__Exercise description__
For each record below, output its text exactly and skip any picture.

[Document images with source code]
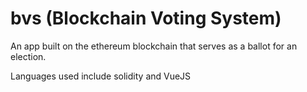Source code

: # bvs (Blockchain Voting System)

An app built on the ethereum blockchain that serves as a ballot for an election. 

Languages used include solidity and VueJS 

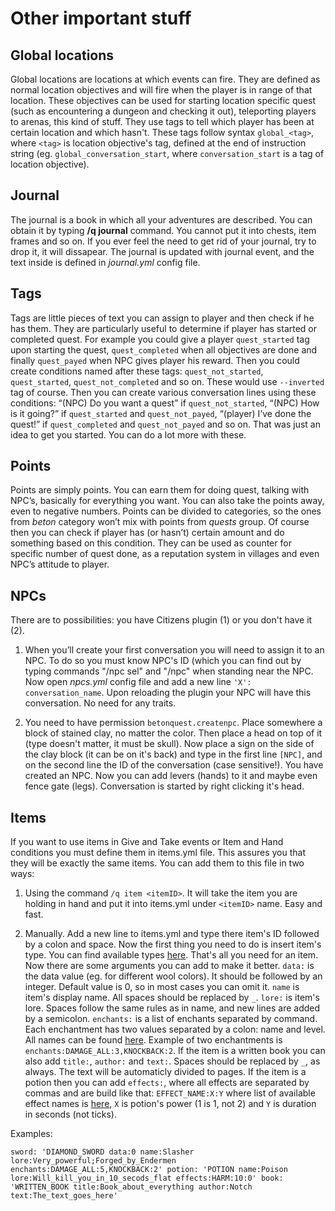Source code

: # Other important stuff

## Global locations

Global locations are locations at which events can fire. They are defined as normal location objectives and will fire when the player is in range of that location. These objectives can be used for starting location specific quest (such as encountering a dungeon and checking it out), teleporting players to arenas, this kind of stuff. They use tags to tell which player has been at certain location and which hasn't. These tags follow syntax `global_<tag>`, where `<tag>` is location objective's tag, defined at the end of instruction string (eg. `global_conversation_start`, where `conversation_start` is a tag of location objective).

## Journal

The journal is a book in which all your adventures are described. You can obtain it by typing **/q journal** command. You cannot put it into chests, item frames and so on. If you ever feel the need to get rid of your journal, try to drop it, it will dissapear. The journal is updated with journal event, and the text inside is defined in _journal.yml_ config file.

## Tags

Tags are little pieces of text you can assign to player and then check if he has them. They are particularly useful to determine if player has started or completed quest. For example you could give a player `quest_started` tag upon starting the quest, `quest_completed` when all objectives are done and finally `quest_payed` when NPC gives player his reward. Then you could create conditions named after these tags: `quest_not_started`, `quest_started`, `quest_not_completed` and so on. These would use `--inverted` tag of course. Then you can create various conversation lines using these conditions: “(NPC) Do you want a quest” if `quest_not_started`, “(NPC) How is it going?” if `quest_started` and `quest_not_payed`, “(player) I’ve done the quest!” if `quest_completed` and `quest_not_payed` and so on. That was just an idea to get you started. You can do a lot more with these.

## Points

Points are simply points. You can earn them for doing quest, talking with NPC’s, basically for everything you want. You can also take the points away, even to negative numbers. Points can be divided to categories, so the ones from _beton_ category won’t mix with points from _quests_ group. Of course then you can check if player has (or hasn’t) certain amount and do something based on this condition. They can be used as counter for specific number of quest done, as a reputation system in villages and even NPC’s attitude to player.

## NPCs

There are to possibilities: you have Citizens plugin (1) or you don't have it (2).

1. When you’ll create your first conversation you will need to assign it to an NPC. To do so you must know NPC's ID (which you can find out by typing commands "/npc sel" and "/npc" when standing near the NPC. Now open _npcs.yml_ config file and add a new line `'X': conversation_name`. Upon reloading the plugin your NPC will have this conversation. No need for any traits.

2. You need to have permission `betonquest.createnpc`. Place somewhere a block of stained clay, no matter the color. Then place a head on top of it (type doesn't matter, it must be skull). Now place a sign on the side of the clay block (it can be on it's back) and type in the first line `[NPC]`, and on the second line the ID of the conversation (case sensitive!). You have created an NPC. Now you can add levers (hands) to it and maybe even fence gate (legs). Conversation is started by right clicking it's head.

## Items

If you want to use items in Give and Take events or Item and Hand conditions you must define them in items.yml file. This assures you that they will be exactly the same items. You can add them to this file in two ways:

1. Using the command `/q item <itemID>`. It will take the item you are holding in hand and put it into items.yml under `<itemID>` name. Easy and fast.

2. Manually. Add a new line to items.yml and type there item's ID followed by a colon and space. Now the first thing you need to do is insert item's type. You can find available types [here](http://jd.bukkit.org/rb/apidocs/org/bukkit/Material.html). That's all you need for an item. Now there are some arguments you can add to make it better. `data:` is the data value (eg. for different wool colors). It should be followed by an integer. Default value is 0, so in most cases you can omit it. `name` is item's display name. All spaces should be replaced by `_`. `lore:` is item's lore. Spaces follow the same rules as in name, and new lines are added by a semicolon. `enchants:` is a list of enchants separated by command. Each enchantment has two values separated by a colon: name and level. All names can be found [here](http://jd.bukkit.org/rb/apidocs/org/bukkit/enchantments/Enchantment.html). Example of two enchantments is `enchants:DAMAGE_ALL:3,KNOCKBACK:2`. If the item is a written book you can also add `title:`, `author:` and `text:`. Spaces should be replaced by `_`, as always. The text will be automaticly divided to pages. If the item is a potion then you can add `effects:`, where all effects are separated by commas and are build like that: `EFFECT_NAME:X:Y` where list of available effect names is [here](jd.bukkit.org/rb/apidocs/org/bukkit/potion/PotionEffectType.html), `X` is potion's power (1 is 1, not 2) and `Y` is duration in seconds (not ticks).

Examples:

``
sword: 'DIAMOND_SWORD data:0 name:Slasher lore:Very_powerful;Forged_by_Endermen enchants:DAMAGE_ALL:5,KNOCKBACK:2'
potion: 'POTION name:Poison lore:Will_kill_you_in_10_secods_flat effects:HARM:10:0'
book: 'WRITTEN_BOOK title:Book_about_everything author:Notch text:The_text_goes_here'
``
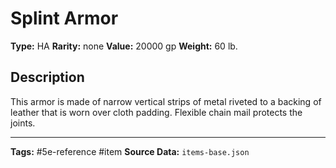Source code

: # Splint Armor

**Type:** HA
**Rarity:** none
**Value:** 20000 gp
**Weight:** 60 lb.

## Description

This armor is made of narrow vertical strips of metal riveted to a backing of leather that is worn over cloth padding. Flexible chain mail protects the joints.

---
**Tags:** #5e-reference #item
**Source Data:** `items-base.json`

__Completed exercise__
Source code

: # bvs (Blockchain Voting System)

An app built on the ethereum blockchain that serves as a ballot for an election. 

Languages used include solidity and VueJS 

Source code

: # Other important stuff

## Global locations

Global locations are locations at which events can fire. They are defined as normal location objectives and will fire when the player is in range of that location. These objectives can be used for starting location specific quest (such as encountering a dungeon and checking it out), teleporting players to arenas, this kind of stuff. They use tags to tell which player has been at certain location and which hasn't. These tags follow syntax `global_<tag>`, where `<tag>` is location objective's tag, defined at the end of instruction string (eg. `global_conversation_start`, where `conversation_start` is a tag of location objective).

## Journal

The journal is a book in which all your adventures are described. You can obtain it by typing **/q journal** command. You cannot put it into chests, item frames and so on. If you ever feel the need to get rid of your journal, try to drop it, it will dissapear. The journal is updated with journal event, and the text inside is defined in _journal.yml_ config file.

## Tags

Tags are little pieces of text you can assign to player and then check if he has them. They are particularly useful to determine if player has started or completed quest. For example you could give a player `quest_started` tag upon starting the quest, `quest_completed` when all objectives are done and finally `quest_payed` when NPC gives player his reward. Then you could create conditions named after these tags: `quest_not_started`, `quest_started`, `quest_not_completed` and so on. These would use `--inverted` tag of course. Then you can create various conversation lines using these conditions: “(NPC) Do you want a quest” if `quest_not_started`, “(NPC) How is it going?” if `quest_started` and `quest_not_payed`, “(player) I’ve done the quest!” if `quest_completed` and `quest_not_payed` and so on. That was just an idea to get you started. You can do a lot more with these.

## Points

Points are simply points. You can earn them for doing quest, talking with NPC’s, basically for everything you want. You can also take the points away, even to negative numbers. Points can be divided to categories, so the ones from _beton_ category won’t mix with points from _quests_ group. Of course then you can check if player has (or hasn’t) certain amount and do something based on this condition. They can be used as counter for specific number of quest done, as a reputation system in villages and even NPC’s attitude to player.

## NPCs

There are to possibilities: you have Citizens plugin (1) or you don't have it (2).

1. When you’ll create your first conversation you will need to assign it to an NPC. To do so you must know NPC's ID (which you can find out by typing commands "/npc sel" and "/npc" when standing near the NPC. Now open _npcs.yml_ config file and add a new line `'X': conversation_name`. Upon reloading the plugin your NPC will have this conversation. No need for any traits.

2. You need to have permission `betonquest.createnpc`. Place somewhere a block of stained clay, no matter the color. Then place a head on top of it (type doesn't matter, it must be skull). Now place a sign on the side of the clay block (it can be on it's back) and type in the first line `[NPC]`, and on the second line the ID of the conversation (case sensitive!). You have created an NPC. Now you can add levers (hands) to it and maybe even fence gate (legs). Conversation is started by right clicking it's head.

## Items

If you want to use items in Give and Take events or Item and Hand conditions you must define them in items.yml file. This assures you that they will be exactly the same items. You can add them to this file in two ways:

1. Using the command `/q item <itemID>`. It will take the item you are holding in hand and put it into items.yml under `<itemID>` name. Easy and fast.

2. Manually. Add a new line to items.yml and type there item's ID followed by a colon and space. Now the first thing you need to do is insert item's type. You can find available types [here](http://jd.bukkit.org/rb/apidocs/org/bukkit/Material.html). That's all you need for an item. Now there are some arguments you can add to make it better. `data:` is the data value (eg. for different wool colors). It should be followed by an integer. Default value is 0, so in most cases you can omit it. `name` is item's display name. All spaces should be replaced by `_`. `lore:` is item's lore. Spaces follow the same rules as in name, and new lines are added by a semicolon. `enchants:` is a list of enchants separated by command. Each enchantment has two values separated by a colon: name and level. All names can be found [here](http://jd.bukkit.org/rb/apidocs/org/bukkit/enchantments/Enchantment.html). Example of two enchantments is `enchants:DAMAGE_ALL:3,KNOCKBACK:2`. If the item is a written book you can also add `title:`, `author:` and `text:`. Spaces should be replaced by `_`, as always. The text will be automaticly divided to pages. If the item is a potion then you can add `effects:`, where all effects are separated by commas and are build like that: `EFFECT_NAME:X:Y` where list of available effect names is [here](jd.bukkit.org/rb/apidocs/org/bukkit/potion/PotionEffectType.html), `X` is potion's power (1 is 1, not 2) and `Y` is duration in seconds (not ticks).

Examples:

``
sword: 'DIAMOND_SWORD data:0 name:Slasher lore:Very_powerful;Forged_by_Endermen enchants:DAMAGE_ALL:5,KNOCKBACK:2'
potion: 'POTION name:Poison lore:Will_kill_you_in_10_secods_flat effects:HARM:10:0'
book: 'WRITTEN_BOOK title:Book_about_everything author:Notch text:The_text_goes_here'
``
Source code

: # Splint Armor

**Type:** HA
**Rarity:** none
**Value:** 20000 gp
**Weight:** 60 lb.

## Description

This armor is made of narrow vertical strips of metal riveted to a backing of leather that is worn over cloth padding. Flexible chain mail protects the joints.

---
**Tags:** #5e-reference #item
**Source Data:** `items-base.json`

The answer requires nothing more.